TASK SET:
A: In the piece about Asterix comics, what is the name of the druid who mixes the magic potion?
B: Carry on the piece about Asterix comics from its final sentence.

DOCUMENT EXCERPT:

--------------------------------------------------

A talentless bard called Cacofonix (people have a really difficult time when he sings as in it’s a cacophony), a dog called Dogmatix, an elderly person Geriatrix (the association with geriatics) the druid who mixes up a magic potion that makes his villagers invincible is called Getafix. The star of the story, why, Asterix!

A few more notables are Crismus Bonus, Fuliautomatix, Vitalstatistix, Psychoanalytix, Orthopedic, Impedimenta, Bacteria and more. There are around 400 characters in all the Asterix books and taking a good look at the names is the first thing I do.

Image from Wikipedia

Clever names are just one part of the charm of Asterix comics. The puns and the jokes are another level and have a lot of cultural, artistic and political allusions. When you get the joke, well, you feel smart and superior to those who didn’t get them. The Latin is another matter though. Knowing the literal meaning of phrases doesn’t help, you have to understand the grammatical nuances (of Latin, yes huh is my reaction all the time), know the context in the story and tie up the dialogue of the characters to see how the joke/pun is ‘closed’.

--------------------------------------------------

SOURCE INFORMATION:
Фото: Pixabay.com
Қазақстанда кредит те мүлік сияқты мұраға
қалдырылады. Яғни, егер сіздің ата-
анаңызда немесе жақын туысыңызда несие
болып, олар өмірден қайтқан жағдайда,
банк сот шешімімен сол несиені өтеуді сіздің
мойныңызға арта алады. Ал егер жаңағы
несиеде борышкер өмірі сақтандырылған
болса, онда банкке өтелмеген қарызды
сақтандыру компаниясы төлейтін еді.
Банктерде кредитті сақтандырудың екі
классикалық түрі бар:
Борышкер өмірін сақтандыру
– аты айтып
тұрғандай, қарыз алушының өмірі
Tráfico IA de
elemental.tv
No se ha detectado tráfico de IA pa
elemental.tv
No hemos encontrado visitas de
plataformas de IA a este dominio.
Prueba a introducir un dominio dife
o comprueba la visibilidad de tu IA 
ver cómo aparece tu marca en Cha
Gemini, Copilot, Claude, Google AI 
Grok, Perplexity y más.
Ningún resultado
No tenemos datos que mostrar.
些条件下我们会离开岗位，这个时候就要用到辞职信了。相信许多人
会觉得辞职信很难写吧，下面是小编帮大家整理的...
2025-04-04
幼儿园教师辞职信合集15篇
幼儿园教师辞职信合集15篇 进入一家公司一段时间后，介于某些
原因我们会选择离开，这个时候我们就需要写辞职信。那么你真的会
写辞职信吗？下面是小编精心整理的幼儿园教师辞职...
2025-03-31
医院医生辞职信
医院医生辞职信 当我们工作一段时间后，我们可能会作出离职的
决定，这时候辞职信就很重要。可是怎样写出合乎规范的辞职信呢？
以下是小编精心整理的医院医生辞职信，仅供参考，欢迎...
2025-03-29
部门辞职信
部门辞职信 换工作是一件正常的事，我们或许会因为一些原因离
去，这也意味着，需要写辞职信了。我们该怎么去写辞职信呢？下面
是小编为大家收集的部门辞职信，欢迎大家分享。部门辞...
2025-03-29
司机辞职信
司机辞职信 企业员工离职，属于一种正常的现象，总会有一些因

--------------------------------------------------

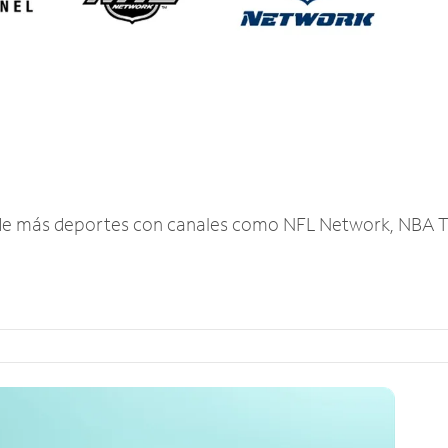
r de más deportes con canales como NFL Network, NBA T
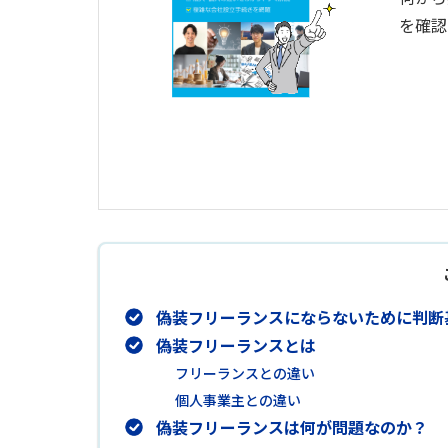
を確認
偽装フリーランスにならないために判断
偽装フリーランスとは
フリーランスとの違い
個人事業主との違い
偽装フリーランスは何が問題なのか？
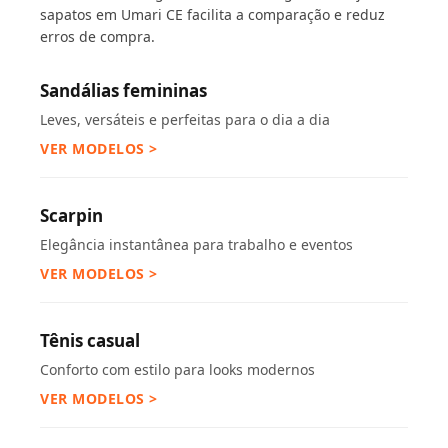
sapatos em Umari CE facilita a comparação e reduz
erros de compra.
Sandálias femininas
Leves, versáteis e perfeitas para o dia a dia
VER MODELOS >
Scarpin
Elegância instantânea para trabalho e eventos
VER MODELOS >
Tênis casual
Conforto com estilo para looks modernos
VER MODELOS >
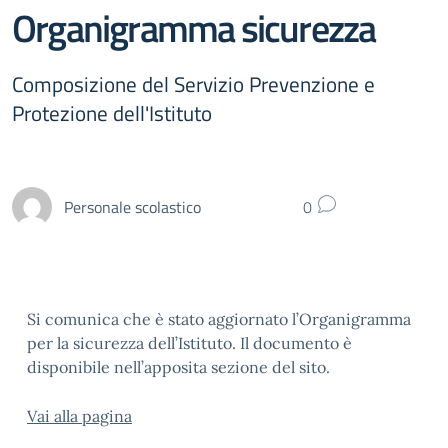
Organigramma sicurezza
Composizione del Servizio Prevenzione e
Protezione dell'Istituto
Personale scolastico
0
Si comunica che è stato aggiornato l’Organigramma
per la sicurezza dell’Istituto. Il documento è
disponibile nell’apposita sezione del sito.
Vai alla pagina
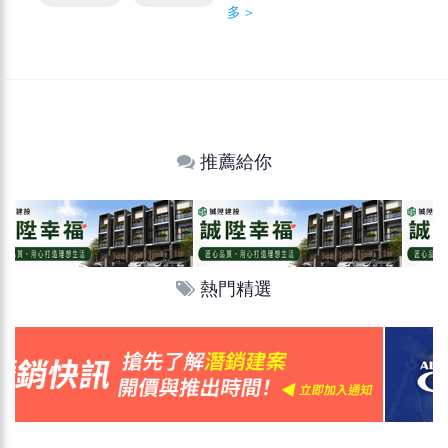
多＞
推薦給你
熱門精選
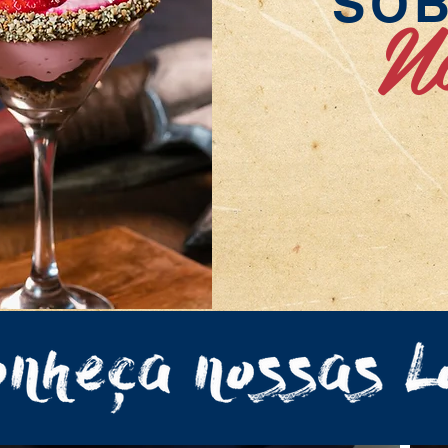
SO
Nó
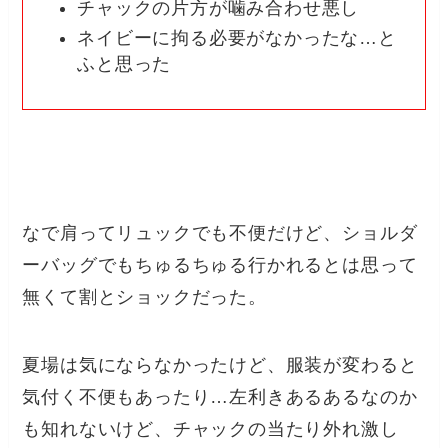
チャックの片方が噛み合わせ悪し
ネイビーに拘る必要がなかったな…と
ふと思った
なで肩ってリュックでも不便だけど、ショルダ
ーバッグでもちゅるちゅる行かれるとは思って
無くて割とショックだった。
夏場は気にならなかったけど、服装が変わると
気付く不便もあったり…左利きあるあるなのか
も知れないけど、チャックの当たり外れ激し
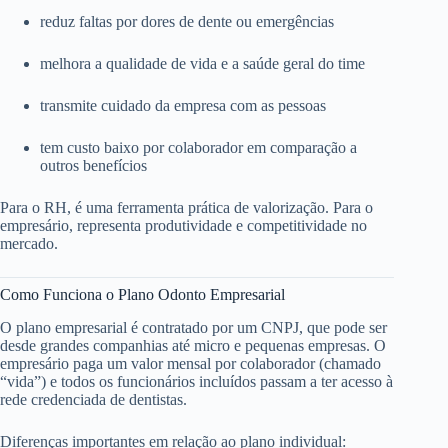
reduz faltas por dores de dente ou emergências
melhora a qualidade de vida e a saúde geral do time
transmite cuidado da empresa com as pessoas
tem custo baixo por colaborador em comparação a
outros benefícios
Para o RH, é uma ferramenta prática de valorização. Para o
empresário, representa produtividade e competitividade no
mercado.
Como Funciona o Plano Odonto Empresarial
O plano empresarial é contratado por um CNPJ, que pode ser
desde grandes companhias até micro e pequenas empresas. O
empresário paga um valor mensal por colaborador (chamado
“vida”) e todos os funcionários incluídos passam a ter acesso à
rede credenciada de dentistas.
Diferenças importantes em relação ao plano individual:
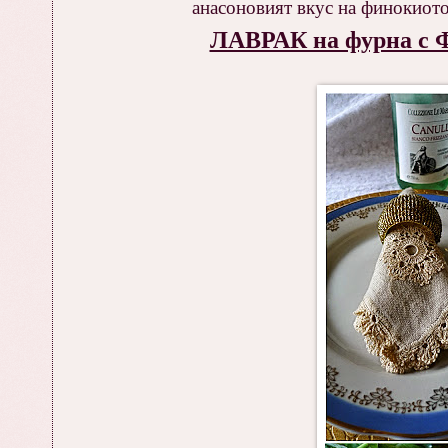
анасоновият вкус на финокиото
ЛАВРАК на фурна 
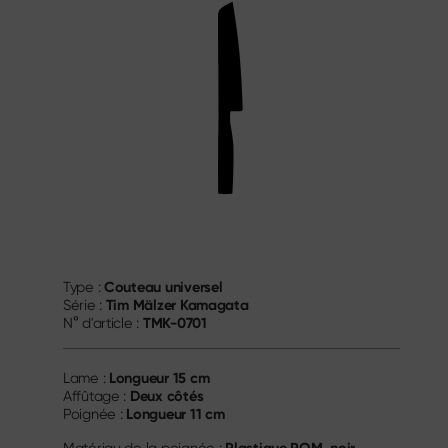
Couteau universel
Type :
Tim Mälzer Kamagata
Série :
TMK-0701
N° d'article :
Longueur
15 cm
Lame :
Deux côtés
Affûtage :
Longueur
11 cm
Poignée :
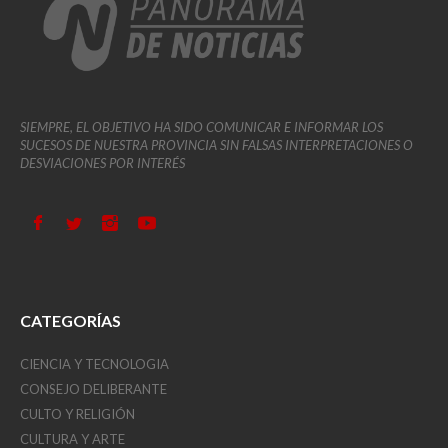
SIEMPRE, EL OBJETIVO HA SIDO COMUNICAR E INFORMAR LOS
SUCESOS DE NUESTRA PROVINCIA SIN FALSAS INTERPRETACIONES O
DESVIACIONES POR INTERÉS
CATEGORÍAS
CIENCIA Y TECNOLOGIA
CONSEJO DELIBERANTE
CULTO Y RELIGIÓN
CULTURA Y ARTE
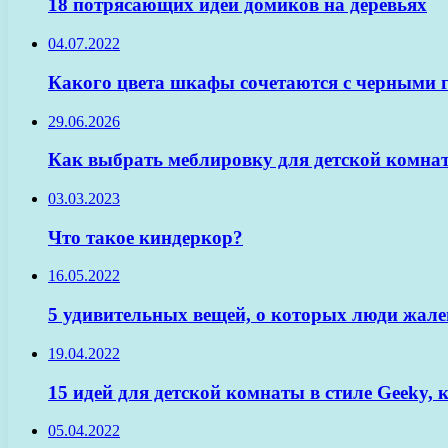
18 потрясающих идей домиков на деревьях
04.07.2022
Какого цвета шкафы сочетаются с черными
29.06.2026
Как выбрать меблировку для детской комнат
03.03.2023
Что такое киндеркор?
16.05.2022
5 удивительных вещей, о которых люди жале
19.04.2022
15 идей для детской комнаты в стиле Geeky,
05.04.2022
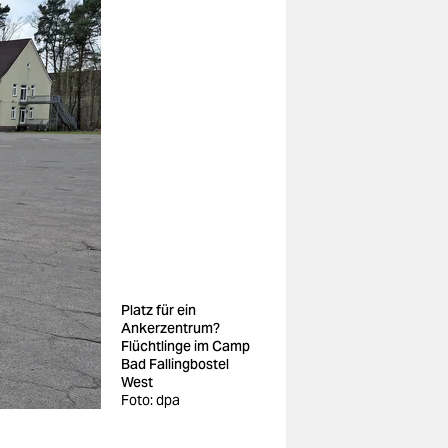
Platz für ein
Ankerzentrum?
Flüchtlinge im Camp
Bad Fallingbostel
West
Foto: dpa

--------------------------------------------------

EXPECTED RESPONSES:
A: Getafix.

B:
Written in French originally by Goscinny and Uderzo, the writer and illustrator team, Asterix has now been translated to more than 100 languages. Translator Anthea Bell has been responsible for bringing these delightful books to English readers.

Coming back to the names, Asterix, the star is also a typographical symbol used to denote a footnote. Obelix, his side kick, meaning a large monument, alluding to his size, denotes another typographical symbol, used when there is a second footnote. From this, you can get an idea of the layers of meaning in everything in the series. There is a challenge in keeping the wit alive as the books are translated to other languages.

The dog in the books is simply called Dogmatix, which is a play on the word ‘dogmatic’ or maybe it’s just because it has the dog in it? In Hindi, Dogmatix changes to ‘Kutta Bhaunkix’ (don’t cringe, I am sure it’s all very funny).

Even though the story revolves around the Romans determined to conquer a little Gaulish village (most of Gaul has already been conquered – the time is 50 B.C.) and even when there’s the army and ambushes in plenty there’s no real bloodshed. The battles are not gory; rather they are funny by virtue of the cleverness of some characters and utter stupidity of others.

The battles, ludicrous challenges and laughter inducing situations all end with a feast under the starry night where wild boar is eaten and Cacofonix is ‘usually’ tied up after he plays a few notes.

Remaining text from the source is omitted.